*** RECORD SET ***

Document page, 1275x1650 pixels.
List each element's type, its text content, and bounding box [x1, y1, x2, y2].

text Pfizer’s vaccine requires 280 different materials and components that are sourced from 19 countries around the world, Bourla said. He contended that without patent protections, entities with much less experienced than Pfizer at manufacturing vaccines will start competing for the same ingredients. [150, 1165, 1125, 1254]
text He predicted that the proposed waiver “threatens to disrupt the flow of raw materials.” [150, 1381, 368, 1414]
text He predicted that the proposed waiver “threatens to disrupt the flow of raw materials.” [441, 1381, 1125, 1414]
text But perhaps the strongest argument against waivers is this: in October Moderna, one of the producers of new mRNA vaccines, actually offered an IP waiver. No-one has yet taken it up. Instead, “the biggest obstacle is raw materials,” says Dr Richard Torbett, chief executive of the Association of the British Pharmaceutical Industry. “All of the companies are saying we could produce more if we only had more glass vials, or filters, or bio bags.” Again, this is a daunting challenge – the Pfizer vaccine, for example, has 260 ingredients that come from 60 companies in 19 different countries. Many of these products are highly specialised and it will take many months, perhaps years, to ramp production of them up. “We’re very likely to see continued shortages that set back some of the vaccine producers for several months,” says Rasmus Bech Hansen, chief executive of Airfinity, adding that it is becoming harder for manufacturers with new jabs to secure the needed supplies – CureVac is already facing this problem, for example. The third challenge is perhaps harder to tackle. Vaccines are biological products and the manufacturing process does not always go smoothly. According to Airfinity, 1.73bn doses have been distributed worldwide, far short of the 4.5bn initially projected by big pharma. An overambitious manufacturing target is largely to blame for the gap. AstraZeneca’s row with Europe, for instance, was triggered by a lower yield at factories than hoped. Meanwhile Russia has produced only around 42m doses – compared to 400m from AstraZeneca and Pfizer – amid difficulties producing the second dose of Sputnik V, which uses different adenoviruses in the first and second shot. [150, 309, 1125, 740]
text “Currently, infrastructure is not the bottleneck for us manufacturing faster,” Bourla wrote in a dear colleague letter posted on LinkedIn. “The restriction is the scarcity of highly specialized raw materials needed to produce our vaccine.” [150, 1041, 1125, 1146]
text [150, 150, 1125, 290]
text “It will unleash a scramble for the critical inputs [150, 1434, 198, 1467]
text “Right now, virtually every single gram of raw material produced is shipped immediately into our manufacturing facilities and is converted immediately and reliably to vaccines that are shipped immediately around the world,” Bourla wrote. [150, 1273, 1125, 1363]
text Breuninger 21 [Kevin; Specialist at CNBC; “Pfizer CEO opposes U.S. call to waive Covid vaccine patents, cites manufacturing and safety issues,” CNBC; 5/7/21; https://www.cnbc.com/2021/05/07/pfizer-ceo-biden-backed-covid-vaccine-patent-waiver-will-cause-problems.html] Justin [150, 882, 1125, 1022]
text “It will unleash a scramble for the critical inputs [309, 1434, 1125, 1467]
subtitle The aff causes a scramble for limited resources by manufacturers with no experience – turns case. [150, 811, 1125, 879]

*** End of RECORD SET ***

**ASSIGNMENT:** Type out every record above once more, exactly.

**RESULT FOR THIS EXERCISE:**
Document page, 1275x1650 pixels.
List each element's type, its text content, and bounding box [x1, y1, x2, y2].

text Pfizer’s vaccine requires 280 different materials and components that are sourced from 19 countries around the world, Bourla said. He contended that without patent protections, entities with much less experienced than Pfizer at manufacturing vaccines will start competing for the same ingredients. [150, 1165, 1125, 1254]
text He predicted that the proposed waiver “threatens to disrupt the flow of raw materials.” [150, 1381, 368, 1414]
text He predicted that the proposed waiver “threatens to disrupt the flow of raw materials.” [441, 1381, 1125, 1414]
text But perhaps the strongest argument against waivers is this: in October Moderna, one of the producers of new mRNA vaccines, actually offered an IP waiver. No-one has yet taken it up. Instead, “the biggest obstacle is raw materials,” says Dr Richard Torbett, chief executive of the Association of the British Pharmaceutical Industry. “All of the companies are saying we could produce more if we only had more glass vials, or filters, or bio bags.” Again, this is a daunting challenge – the Pfizer vaccine, for example, has 260 ingredients that come from 60 companies in 19 different countries. Many of these products are highly specialised and it will take many months, perhaps years, to ramp production of them up. “We’re very likely to see continued shortages that set back some of the vaccine producers for several months,” says Rasmus Bech Hansen, chief executive of Airfinity, adding that it is becoming harder for manufacturers with new jabs to secure the needed supplies – CureVac is already facing this problem, for example. The third challenge is perhaps harder to tackle. Vaccines are biological products and the manufacturing process does not always go smoothly. According to Airfinity, 1.73bn doses have been distributed worldwide, far short of the 4.5bn initially projected by big pharma. An overambitious manufacturing target is largely to blame for the gap. AstraZeneca’s row with Europe, for instance, was triggered by a lower yield at factories than hoped. Meanwhile Russia has produced only around 42m doses – compared to 400m from AstraZeneca and Pfizer – amid difficulties producing the second dose of Sputnik V, which uses different adenoviruses in the first and second shot. [150, 309, 1125, 740]
text “Currently, infrastructure is not the bottleneck for us manufacturing faster,” Bourla wrote in a dear colleague letter posted on LinkedIn. “The restriction is the scarcity of highly specialized raw materials needed to produce our vaccine.” [150, 1041, 1125, 1146]
text [150, 150, 1125, 290]
text “It will unleash a scramble for the critical inputs [150, 1434, 198, 1467]
text “Right now, virtually every single gram of raw material produced is shipped immediately into our manufacturing facilities and is converted immediately and reliably to vaccines that are shipped immediately around the world,” Bourla wrote. [150, 1273, 1125, 1363]
text Breuninger 21 [Kevin; Specialist at CNBC; “Pfizer CEO opposes U.S. call to waive Covid vaccine patents, cites manufacturing and safety issues,” CNBC; 5/7/21; https://www.cnbc.com/2021/05/07/pfizer-ceo-biden-backed-covid-vaccine-patent-waiver-will-cause-problems.html] Justin [150, 882, 1125, 1022]
text “It will unleash a scramble for the critical inputs [309, 1434, 1125, 1467]
subtitle The aff causes a scramble for limited resources by manufacturers with no experience – turns case. [150, 811, 1125, 879]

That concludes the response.